## WHAT NEEDS TO BE DONE
All of the records must be repeated exactly.

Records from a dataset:
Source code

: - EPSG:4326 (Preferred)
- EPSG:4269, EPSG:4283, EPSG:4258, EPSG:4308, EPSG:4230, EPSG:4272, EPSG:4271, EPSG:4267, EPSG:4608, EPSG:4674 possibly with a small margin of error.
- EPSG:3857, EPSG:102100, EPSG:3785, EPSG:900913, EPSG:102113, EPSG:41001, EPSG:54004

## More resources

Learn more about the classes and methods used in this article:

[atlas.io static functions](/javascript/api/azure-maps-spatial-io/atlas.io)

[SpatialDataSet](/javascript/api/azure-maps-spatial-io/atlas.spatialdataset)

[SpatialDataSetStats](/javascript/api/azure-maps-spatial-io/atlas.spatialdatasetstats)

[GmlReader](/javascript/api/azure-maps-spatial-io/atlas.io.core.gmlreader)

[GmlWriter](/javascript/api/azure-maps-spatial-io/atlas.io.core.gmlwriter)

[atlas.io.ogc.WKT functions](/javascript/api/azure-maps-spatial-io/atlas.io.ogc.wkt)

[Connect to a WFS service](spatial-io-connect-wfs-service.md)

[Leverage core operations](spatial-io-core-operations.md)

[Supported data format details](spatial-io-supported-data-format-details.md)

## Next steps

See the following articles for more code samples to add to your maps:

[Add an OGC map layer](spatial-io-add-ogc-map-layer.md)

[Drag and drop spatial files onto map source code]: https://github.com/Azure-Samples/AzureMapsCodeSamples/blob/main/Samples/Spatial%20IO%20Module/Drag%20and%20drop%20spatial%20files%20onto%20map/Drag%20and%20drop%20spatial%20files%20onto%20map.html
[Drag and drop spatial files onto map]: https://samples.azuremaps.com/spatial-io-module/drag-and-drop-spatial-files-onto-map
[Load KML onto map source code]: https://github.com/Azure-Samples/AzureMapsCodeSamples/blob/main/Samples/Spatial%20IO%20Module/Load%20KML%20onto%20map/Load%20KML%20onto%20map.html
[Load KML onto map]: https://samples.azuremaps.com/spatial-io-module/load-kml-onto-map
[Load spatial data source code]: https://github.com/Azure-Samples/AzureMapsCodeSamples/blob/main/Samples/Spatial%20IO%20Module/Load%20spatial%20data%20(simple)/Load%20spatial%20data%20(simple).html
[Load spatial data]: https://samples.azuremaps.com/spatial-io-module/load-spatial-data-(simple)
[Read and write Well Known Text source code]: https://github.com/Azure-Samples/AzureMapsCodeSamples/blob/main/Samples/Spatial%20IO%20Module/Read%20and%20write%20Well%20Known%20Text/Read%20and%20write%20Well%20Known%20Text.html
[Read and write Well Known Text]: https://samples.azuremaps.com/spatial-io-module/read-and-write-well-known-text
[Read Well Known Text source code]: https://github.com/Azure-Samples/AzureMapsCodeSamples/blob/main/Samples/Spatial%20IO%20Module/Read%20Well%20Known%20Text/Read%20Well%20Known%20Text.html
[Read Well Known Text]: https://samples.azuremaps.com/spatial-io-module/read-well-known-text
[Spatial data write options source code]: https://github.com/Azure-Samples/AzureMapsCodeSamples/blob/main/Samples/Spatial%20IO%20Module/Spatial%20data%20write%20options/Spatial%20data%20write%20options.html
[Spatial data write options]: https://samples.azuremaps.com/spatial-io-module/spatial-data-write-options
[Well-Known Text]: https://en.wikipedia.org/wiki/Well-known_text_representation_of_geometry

## SOLUTION TO THIS TASK
Source code

: - EPSG:4326 (Preferred)
- EPSG:4269, EPSG:4283, EPSG:4258, EPSG:4308, EPSG:4230, EPSG:4272, EPSG:4271, EPSG:4267, EPSG:4608, EPSG:4674 possibly with a small margin of error.
- EPSG:3857, EPSG:102100, EPSG:3785, EPSG:900913, EPSG:102113, EPSG:41001, EPSG:54004

## More resources

Learn more about the classes and methods used in this article:

[atlas.io static functions](/javascript/api/azure-maps-spatial-io/atlas.io)

[SpatialDataSet](/javascript/api/azure-maps-spatial-io/atlas.spatialdataset)

[SpatialDataSetStats](/javascript/api/azure-maps-spatial-io/atlas.spatialdatasetstats)

[GmlReader](/javascript/api/azure-maps-spatial-io/atlas.io.core.gmlreader)

[GmlWriter](/javascript/api/azure-maps-spatial-io/atlas.io.core.gmlwriter)

[atlas.io.ogc.WKT functions](/javascript/api/azure-maps-spatial-io/atlas.io.ogc.wkt)

[Connect to a WFS service](spatial-io-connect-wfs-service.md)

[Leverage core operations](spatial-io-core-operations.md)

[Supported data format details](spatial-io-supported-data-format-details.md)

## Next steps

See the following articles for more code samples to add to your maps:

[Add an OGC map layer](spatial-io-add-ogc-map-layer.md)

[Drag and drop spatial files onto map source code]: https://github.com/Azure-Samples/AzureMapsCodeSamples/blob/main/Samples/Spatial%20IO%20Module/Drag%20and%20drop%20spatial%20files%20onto%20map/Drag%20and%20drop%20spatial%20files%20onto%20map.html
[Drag and drop spatial files onto map]: https://samples.azuremaps.com/spatial-io-module/drag-and-drop-spatial-files-onto-map
[Load KML onto map source code]: https://github.com/Azure-Samples/AzureMapsCodeSamples/blob/main/Samples/Spatial%20IO%20Module/Load%20KML%20onto%20map/Load%20KML%20onto%20map.html
[Load KML onto map]: https://samples.azuremaps.com/spatial-io-module/load-kml-onto-map
[Load spatial data source code]: https://github.com/Azure-Samples/AzureMapsCodeSamples/blob/main/Samples/Spatial%20IO%20Module/Load%20spatial%20data%20(simple)/Load%20spatial%20data%20(simple).html
[Load spatial data]: https://samples.azuremaps.com/spatial-io-module/load-spatial-data-(simple)
[Read and write Well Known Text source code]: https://github.com/Azure-Samples/AzureMapsCodeSamples/blob/main/Samples/Spatial%20IO%20Module/Read%20and%20write%20Well%20Known%20Text/Read%20and%20write%20Well%20Known%20Text.html
[Read and write Well Known Text]: https://samples.azuremaps.com/spatial-io-module/read-and-write-well-known-text
[Read Well Known Text source code]: https://github.com/Azure-Samples/AzureMapsCodeSamples/blob/main/Samples/Spatial%20IO%20Module/Read%20Well%20Known%20Text/Read%20Well%20Known%20Text.html
[Read Well Known Text]: https://samples.azuremaps.com/spatial-io-module/read-well-known-text
[Spatial data write options source code]: https://github.com/Azure-Samples/AzureMapsCodeSamples/blob/main/Samples/Spatial%20IO%20Module/Spatial%20data%20write%20options/Spatial%20data%20write%20options.html
[Spatial data write options]: https://samples.azuremaps.com/spatial-io-module/spatial-data-write-options
[Well-Known Text]: https://en.wikipedia.org/wiki/Well-known_text_representation_of_geometry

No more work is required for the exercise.